Erst als Kai sich hilflos um ihn verkrampfte, ließ auch Miyavi sich gehen und brach auf Kais Rücken zusammen, was diesen gänzlich in die Kissen drückte. Miyavi rollte sich zur Seite, und als Kai keine Anstalten machte, selbständig das Gesicht aus den Kissen zu heben, drehte er auch ihn ein Stück. Schwer atmend lagen sie nebeneinander, bis Miyavi genug Kraft gesammelt hatte, um sich von dem gebrauchten Kondom zu befreien, ins Bad zu wanken und ein wenig zu säubern, um sich dann mit einem feuchten Lappen bewaffnet wieder auf den Weg zu Kai zu machen.
Sehr zu Miyavis Missfallen lag Kai aber nicht mehr dort, wo er ihn gelassen hatte, sondern war dabei, leicht schwankend seine Sachen einzusammeln.
"Und was wird das, wenn ich fragen darf?"
Erschrocken drehte Kai sich um, eine zu schnelle Bewegung für seinen überlasteten Kreislauf. Vorsichtig sank er seitlich wieder aufs Bett, die Augen geschlossen, und plötzlich waren Miyavis Arme wieder um ihn geschlungen, spürte er ein wenig peinlich berührt, wie der andere ihn fürsorglich von den gröbsten Spuren ihrer Aktivitäten befreite. Um ihm dann einen sanften Kuss auf die Lippen zu drücken, der Kai beinahe schmelzen ließ.
"Glaubst du wirklich, ich würde dich nur kurz durchvögeln und dann wieder rauswerfen?!"
Kai öffnete ein wenig ängstlich die Augen, denn Miyavi klang ärgerlich.
"Macht der Gewohnheit?" bot er leise als Ausrede an.
Miyavi umschlang ihn mit Armen und Beinen, dass er sich nicht mehr rühren konnte. Geschweige denn, aufstehen, sich anziehen und flüchten.
"Dann muss ich dir wohl was neues angewöhnen", nuschelte Miyavi schläfrig.

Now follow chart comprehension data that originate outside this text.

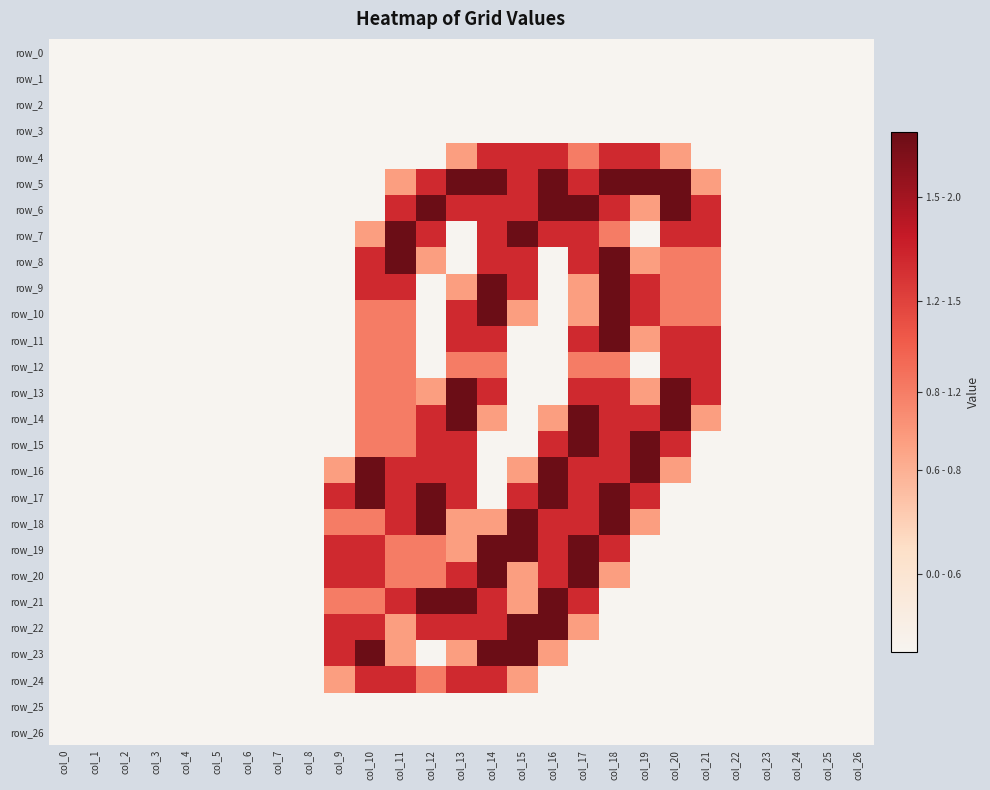

Reading left to right, transcribe all the data shown in this chart.

row_0: 0.0	0.0	0.0	0.0	0.0	0.0	0.0	0.0	0.0	0.0	0.0	0.0	0.0	0.0	0.0	0.0	0.0	0.0	0.0	0.0	0.0	0.0	0.0	0.0	0.0	0.0	0.0
row_1: 0.0	0.0	0.0	0.0	0.0	0.0	0.0	0.0	0.0	0.0	0.0	0.0	0.0	0.0	0.0	0.0	0.0	0.0	0.0	0.0	0.0	0.0	0.0	0.0	0.0	0.0	0.0
row_2: 0.0	0.0	0.0	0.0	0.0	0.0	0.0	0.0	0.0	0.0	0.0	0.0	0.0	0.0	0.0	0.0	0.0	0.0	0.0	0.0	0.0	0.0	0.0	0.0	0.0	0.0	0.0
row_3: 0.0	0.0	0.0	0.0	0.0	0.0	0.0	0.0	0.0	0.0	0.0	0.0	0.0	0.0	0.0	0.0	0.0	0.0	0.0	0.0	0.0	0.0	0.0	0.0	0.0	0.0	0.0
row_4: 0.0	0.0	0.0	0.0	0.0	0.0	0.0	0.0	0.0	0.0	0.0	0.0	0.0	0.8	1.5	1.5	1.5	1.0	1.5	1.5	0.8	0.0	0.0	0.0	0.0	0.0	0.0
row_5: 0.0	0.0	0.0	0.0	0.0	0.0	0.0	0.0	0.0	0.0	0.0	0.8	1.5	2.0	2.0	1.5	2.0	1.5	2.0	2.0	2.0	0.8	0.0	0.0	0.0	0.0	0.0
row_6: 0.0	0.0	0.0	0.0	0.0	0.0	0.0	0.0	0.0	0.0	0.0	1.5	2.0	1.5	1.5	1.5	2.0	2.0	1.5	0.8	2.0	1.5	0.0	0.0	0.0	0.0	0.0
row_7: 0.0	0.0	0.0	0.0	0.0	0.0	0.0	0.0	0.0	0.0	0.8	2.0	1.5	0.0	1.5	2.0	1.5	1.5	1.0	0.0	1.5	1.5	0.0	0.0	0.0	0.0	0.0
row_8: 0.0	0.0	0.0	0.0	0.0	0.0	0.0	0.0	0.0	0.0	1.5	2.0	0.8	0.0	1.5	1.5	0.0	1.5	2.0	0.8	1.0	1.0	0.0	0.0	0.0	0.0	0.0
row_9: 0.0	0.0	0.0	0.0	0.0	0.0	0.0	0.0	0.0	0.0	1.5	1.5	0.0	0.8	2.0	1.5	0.0	0.8	2.0	1.5	1.0	1.0	0.0	0.0	0.0	0.0	0.0
row_10: 0.0	0.0	0.0	0.0	0.0	0.0	0.0	0.0	0.0	0.0	1.0	1.0	0.0	1.5	2.0	0.8	0.0	0.8	2.0	1.5	1.0	1.0	0.0	0.0	0.0	0.0	0.0
row_11: 0.0	0.0	0.0	0.0	0.0	0.0	0.0	0.0	0.0	0.0	1.0	1.0	0.0	1.5	1.5	0.0	0.0	1.5	2.0	0.8	1.5	1.5	0.0	0.0	0.0	0.0	0.0
row_12: 0.0	0.0	0.0	0.0	0.0	0.0	0.0	0.0	0.0	0.0	1.0	1.0	0.0	1.0	1.0	0.0	0.0	1.0	1.0	0.0	1.5	1.5	0.0	0.0	0.0	0.0	0.0
row_13: 0.0	0.0	0.0	0.0	0.0	0.0	0.0	0.0	0.0	0.0	1.0	1.0	0.8	2.0	1.5	0.0	0.0	1.5	1.5	0.8	2.0	1.5	0.0	0.0	0.0	0.0	0.0
row_14: 0.0	0.0	0.0	0.0	0.0	0.0	0.0	0.0	0.0	0.0	1.0	1.0	1.5	2.0	0.8	0.0	0.8	2.0	1.5	1.5	2.0	0.8	0.0	0.0	0.0	0.0	0.0
row_15: 0.0	0.0	0.0	0.0	0.0	0.0	0.0	0.0	0.0	0.0	1.0	1.0	1.5	1.5	0.0	0.0	1.5	2.0	1.5	2.0	1.5	0.0	0.0	0.0	0.0	0.0	0.0
row_16: 0.0	0.0	0.0	0.0	0.0	0.0	0.0	0.0	0.0	0.8	2.0	1.5	1.5	1.5	0.0	0.8	2.0	1.5	1.5	2.0	0.8	0.0	0.0	0.0	0.0	0.0	0.0
row_17: 0.0	0.0	0.0	0.0	0.0	0.0	0.0	0.0	0.0	1.5	2.0	1.5	2.0	1.5	0.0	1.5	2.0	1.5	2.0	1.5	0.0	0.0	0.0	0.0	0.0	0.0	0.0
row_18: 0.0	0.0	0.0	0.0	0.0	0.0	0.0	0.0	0.0	1.0	1.0	1.5	2.0	0.8	0.8	2.0	1.5	1.5	2.0	0.8	0.0	0.0	0.0	0.0	0.0	0.0	0.0
row_19: 0.0	0.0	0.0	0.0	0.0	0.0	0.0	0.0	0.0	1.5	1.5	1.0	1.0	0.8	2.0	2.0	1.5	2.0	1.5	0.0	0.0	0.0	0.0	0.0	0.0	0.0	0.0
row_20: 0.0	0.0	0.0	0.0	0.0	0.0	0.0	0.0	0.0	1.5	1.5	1.0	1.0	1.5	2.0	0.8	1.5	2.0	0.8	0.0	0.0	0.0	0.0	0.0	0.0	0.0	0.0
row_21: 0.0	0.0	0.0	0.0	0.0	0.0	0.0	0.0	0.0	1.0	1.0	1.5	2.0	2.0	1.5	0.8	2.0	1.5	0.0	0.0	0.0	0.0	0.0	0.0	0.0	0.0	0.0
row_22: 0.0	0.0	0.0	0.0	0.0	0.0	0.0	0.0	0.0	1.5	1.5	0.8	1.5	1.5	1.5	2.0	2.0	0.8	0.0	0.0	0.0	0.0	0.0	0.0	0.0	0.0	0.0
row_23: 0.0	0.0	0.0	0.0	0.0	0.0	0.0	0.0	0.0	1.5	2.0	0.8	0.0	0.8	2.0	2.0	0.8	0.0	0.0	0.0	0.0	0.0	0.0	0.0	0.0	0.0	0.0
row_24: 0.0	0.0	0.0	0.0	0.0	0.0	0.0	0.0	0.0	0.8	1.5	1.5	1.0	1.5	1.5	0.8	0.0	0.0	0.0	0.0	0.0	0.0	0.0	0.0	0.0	0.0	0.0
row_25: 0.0	0.0	0.0	0.0	0.0	0.0	0.0	0.0	0.0	0.0	0.0	0.0	0.0	0.0	0.0	0.0	0.0	0.0	0.0	0.0	0.0	0.0	0.0	0.0	0.0	0.0	0.0
row_26: 0.0	0.0	0.0	0.0	0.0	0.0	0.0	0.0	0.0	0.0	0.0	0.0	0.0	0.0	0.0	0.0	0.0	0.0	0.0	0.0	0.0	0.0	0.0	0.0	0.0	0.0	0.0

Und grinste dann dreckig. "Ich werd dir generell ein paar neue Sachen beibringen."
Lachend lagen sie so verschlungen da, ehe die Erschöpfung langsam Tribut forderte und Miyavi wegdämmerte.
Und irgendwie war da ein warmes Gefühl in Kai, als er sich Miyavis Umklammerung ergab und ebenfalls einschlief . Zum ersten Mal seit langem nach dem Sex neben jemandem einschlief, um am nächsten Morgen wieder neben ihm aufzuwachen.